In an investor presentation, Surmodics Inc (NASDAQ:SRDX) said it submitted its amended SurVeil drug-coated balloon premarket approval (PMA) application in May – with no new testing required.
The presentation noted that the “ongoing interactive review of the amended application has progressed as expected with constructive alignment on all issues.”

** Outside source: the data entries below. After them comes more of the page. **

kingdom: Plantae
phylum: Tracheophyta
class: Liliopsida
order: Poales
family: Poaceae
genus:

In January, the FDA indicated that the application is not currently approvable while providing specific guidance on a path forward.
Needham upgraded the stock from Hold to Buy with a price target of $36.
Also Read: Abbott-Cardiovascular Systems Acquisition Could Further Add Uncertainty Over Surmodics’ Product: Analyst Downgrades Stock.
The analyst notes that several positive developments mean that SurVeil drug-coated balloon (DCB) will likely be approved by the FDA sooner than previously thought.
The analyst notes that Surmodics was able to address the FDA’s concerns on prior biocompatibility studies and includes revisions to the proposed labeling.
Needham estimates the global DCB market will be ~$400 million in FY23E with ~10% annual growth, with Abbott Laboratories (NYSE:ABT) can generate $18 million of sales in FY24E, with $9 million of this going to SRDX.
SurVeil is expected to have strong growth for the next few years, but by the time it begins to slow, Sublime and Pounce should be more meaningful growth drivers.
SurVeil is expected to add an average of ~6% to SRDX’s revenue growth rate from FY24E through FY27E.
Price Action: SRDX shares are up 16.9% at $26.52 on the last check Tuesday.